Monday, January 14, 2013
Many people in Valley Center say they're tired of hearing the word "sloppy" associated with their city. Through petitions they've encouraged the city to approve updates to the city's rules and regulations to clean up the area's image.
While most of the rules are seen as positive steps toward the beautification of the city, the rules concerning parking RVs and motorhomes in residential areas have drawn some frustration.
Owners are no longer allowed to park recreational vehicles in front of their homes. They must be parked on the side or in their backyard unless they have no other choice and apply for, and receive, a certificate.
The RV has become a big part of life for Valley Center's Roger Williams. He and his wife started "RV'ing" in 1996.
"We love the outdoors, we love sightseeing in beautiful America," Williams said.
In fact, he's been to 40 states in the RV he owns.
"We've sure enjoyed it," Williams said.
When he's not traveling, that RV sits beside his home.
But he says there's that group of people in town who don't equally enjoy RVs parked outside in the quirky front yards that dot his neighborhood.
"We have people from other areas (of town) trying to tell us how we can park our vehicles," Williams said.
Some of those people created a petition last year after hearing from numerous friends and homeowners that the city had developed a reputation for being "dumpy."
One of the leaders of the petition (who declined our request for an on-camera interview) says the goal was to push for improvements that would beautify the community and make it safer.

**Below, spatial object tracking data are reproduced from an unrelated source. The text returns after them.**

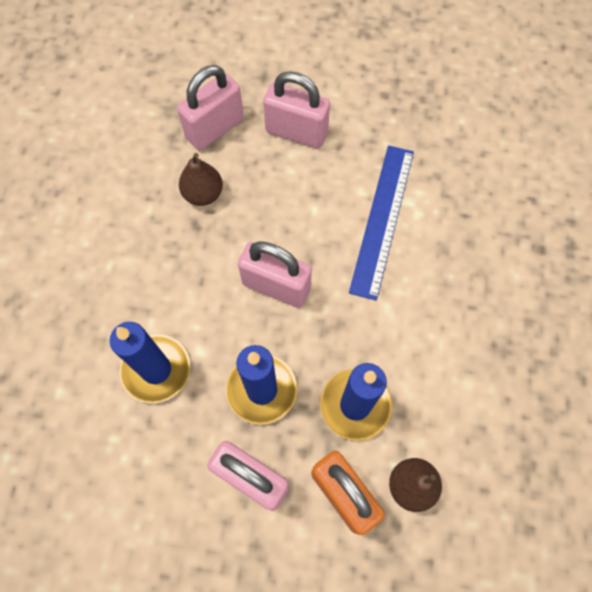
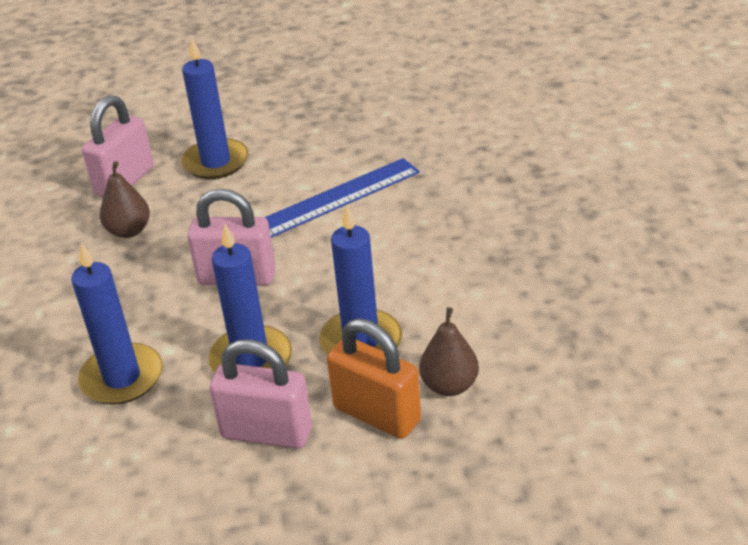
camera: 15 degrees left, 30 degrees down
(296, 132) = (216, 162): pink padlock -> blue candle
(382, 219) = (332, 200): blue ruler -> blue ruler turned 60 degrees clockwise

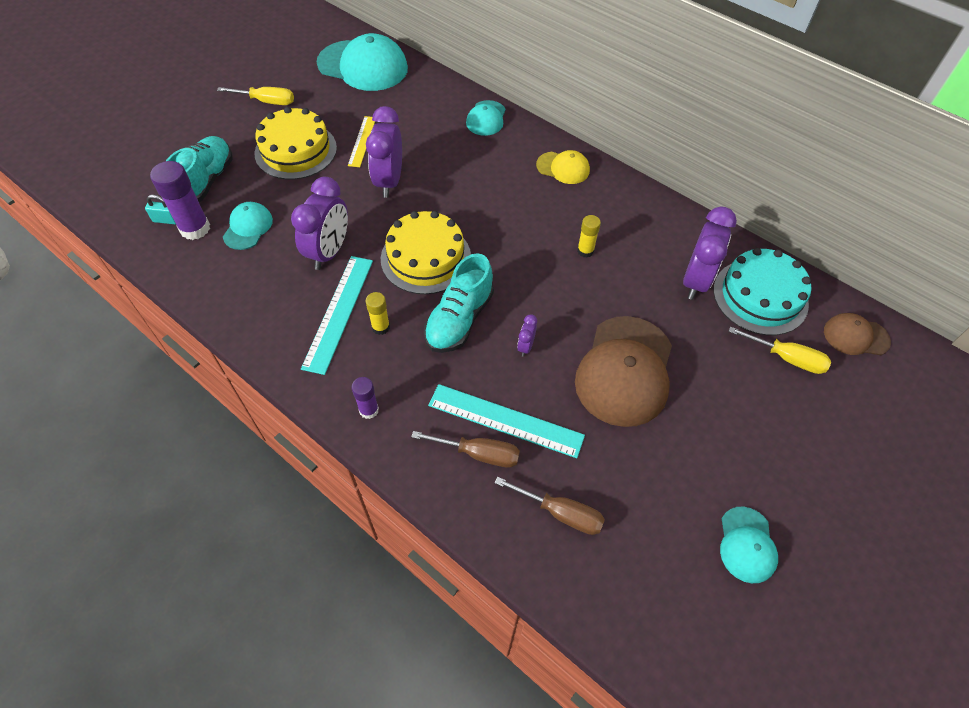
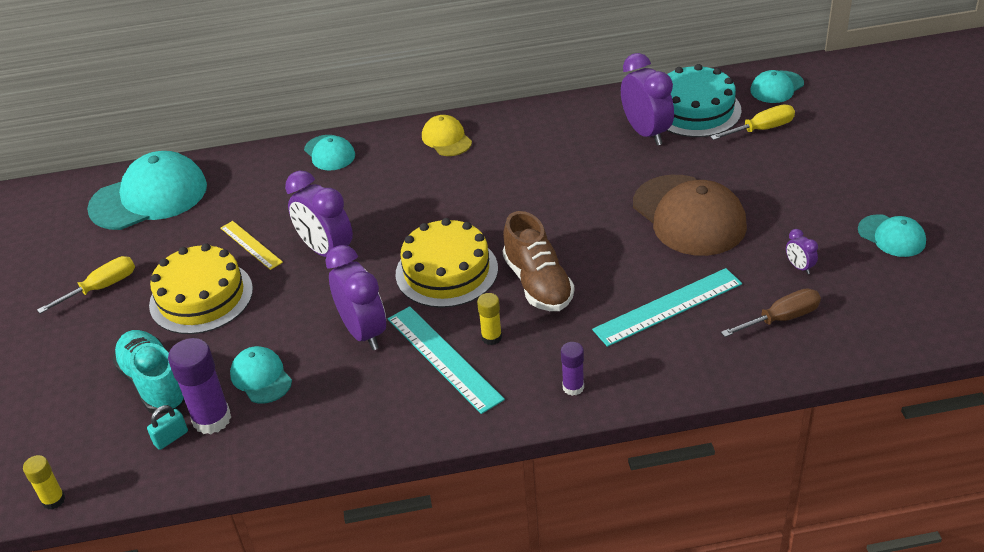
camera: 45 degrees left, 15 degrees down
(459, 319) = (538, 283): turquoise shoe -> brown shoe
(478, 454) = (684, 339): brown screwdriver -> none
(525, 346) = (608, 258): purple clock -> purple clock (799, 267)
(563, 168) = (446, 139): yellow cap -> yellow cap turned 90 degrees counterclockwise
(585, 251) = (550, 174): yellow glue stick -> yellow glue stick (53, 500)
(855, 336) = (776, 87): brown cap -> turquoise cap

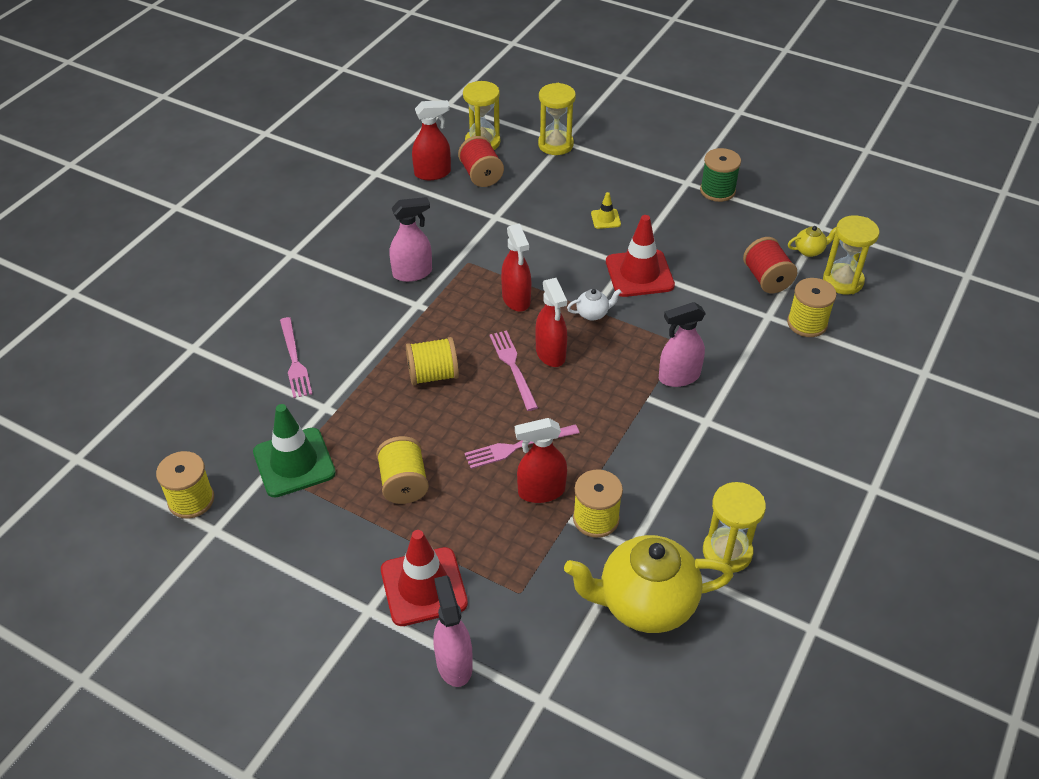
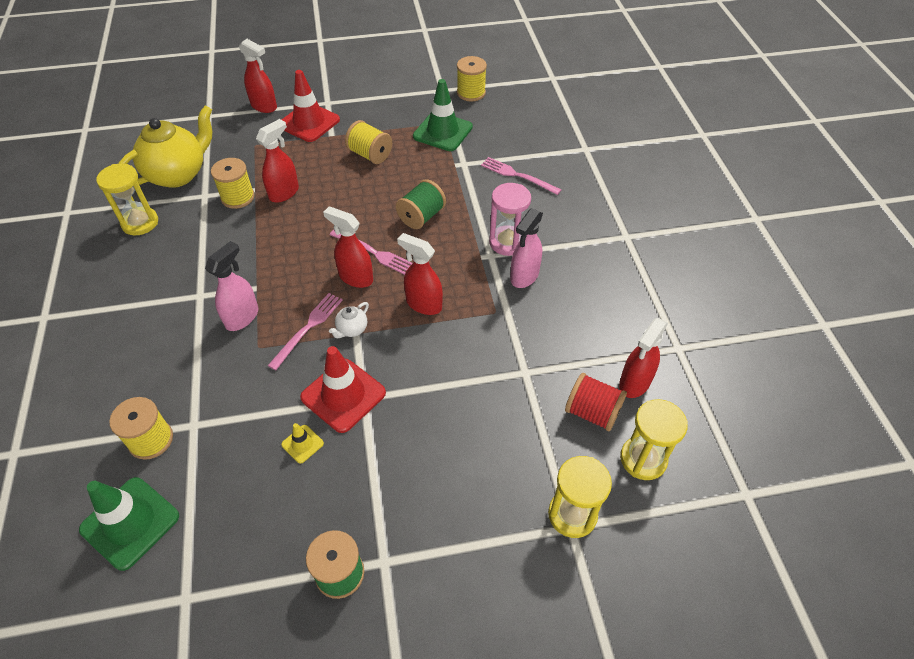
camera: 140 degrees right, 5 degrees up
(389, 306) = (507, 242): none -> pink hourglass
(433, 375) = (421, 216): yellow spool -> green spool
(454, 663) = (264, 106): pink spray bottle -> red spray bottle
(518, 446) = (321, 207): pink fork -> pink fork (308, 328)
(605, 219) = (426, 440): yellow traffic cone -> yellow traffic cone (302, 444)
(766, 279) = (215, 470): red spool -> none
(809, 251) = (184, 545): yellow teapot -> none
(843, 281) = (130, 523): yellow hourglass -> green traffic cone

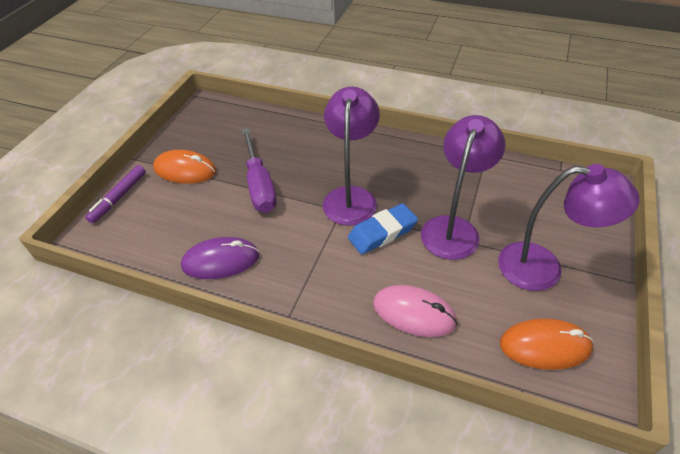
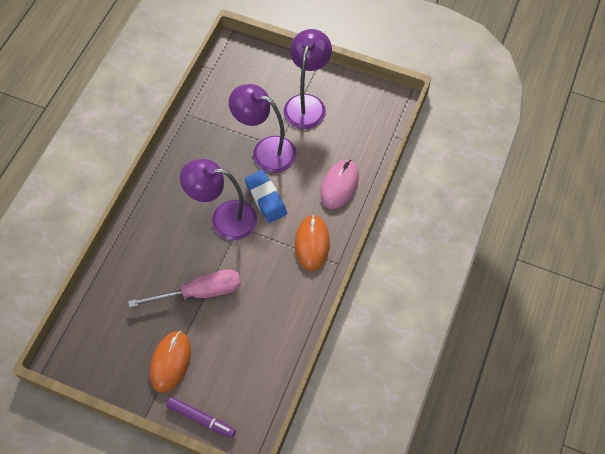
camera: 90 degrees left, 15 degrees up
(221, 261) = (285, 316): purple mouse -> none
(259, 185) = (200, 292): purple screwdriver -> pink screwdriver
(545, 346) = (365, 118): orange mouse -> orange mouse (312, 243)

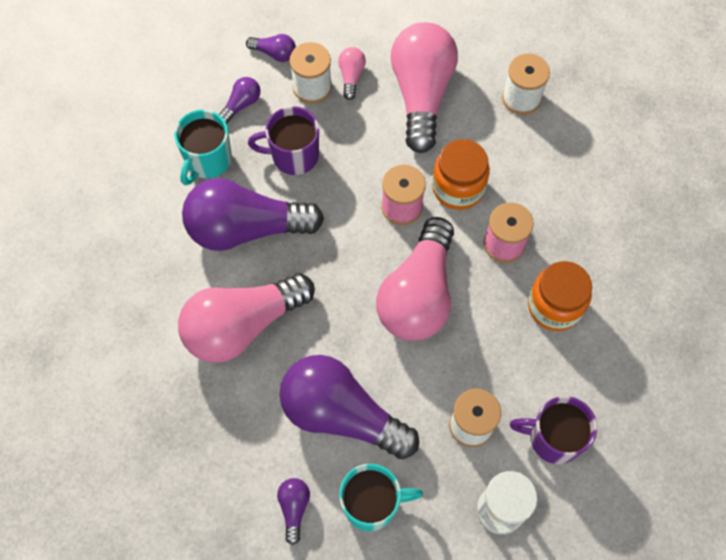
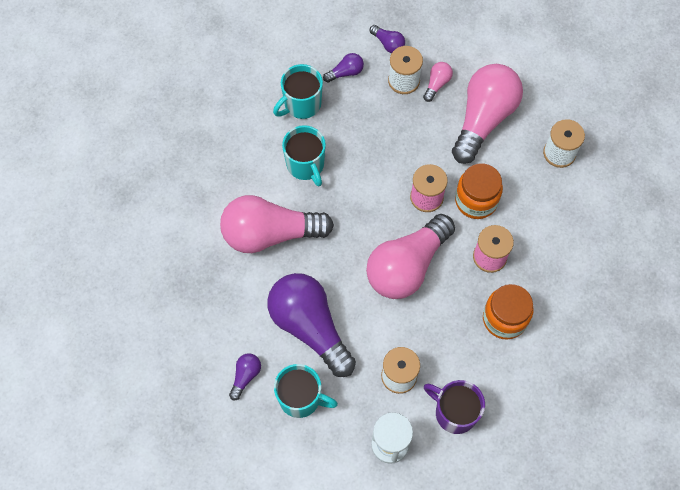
camera: 25 degrees right, 0 degrees up
(246, 228) = (306, 165): purple light bulb -> turquoise mug
(293, 155) = (365, 126): purple mug -> none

The hope was to help maintain, if not improve, property values through those efforts.
Last week, the city council approved a series of updates to the city's rules and regulations.
City leaders directed us to Community Development Director, Warren Utrecht, who declined our request Monday for an on-camera interview.
"I think the ordinance changes make no sense," Valley Center RV owner Sherri Patterson said.
RV owners say it's no right to have another restriction on their personal property.
"I believe it's your yard," Valley Center RV owner Carolyn Papps said. "I believe in keeping it nice but it doesn't need to look all 'rich-ified.'"
The rules do feature a compromise for RV owners who are not in compliance. They allow for people to apply for a certificate, in essence an exemption, if they have no alternative and can't park their vehicles on the side or in the back.
"We had the opportunity to speak (at city meetings) and I do think some of them were listening," Patterson said.
But people like Roger Williams, who has lived in his Valley Center home for more than 40 years, say the changes still aren't welcomed.
"If they want to live in a neighborhood without RV's, where they aren't parked out front, that's fine," Williams said. "But that's not the neighborhood I'd like to live in."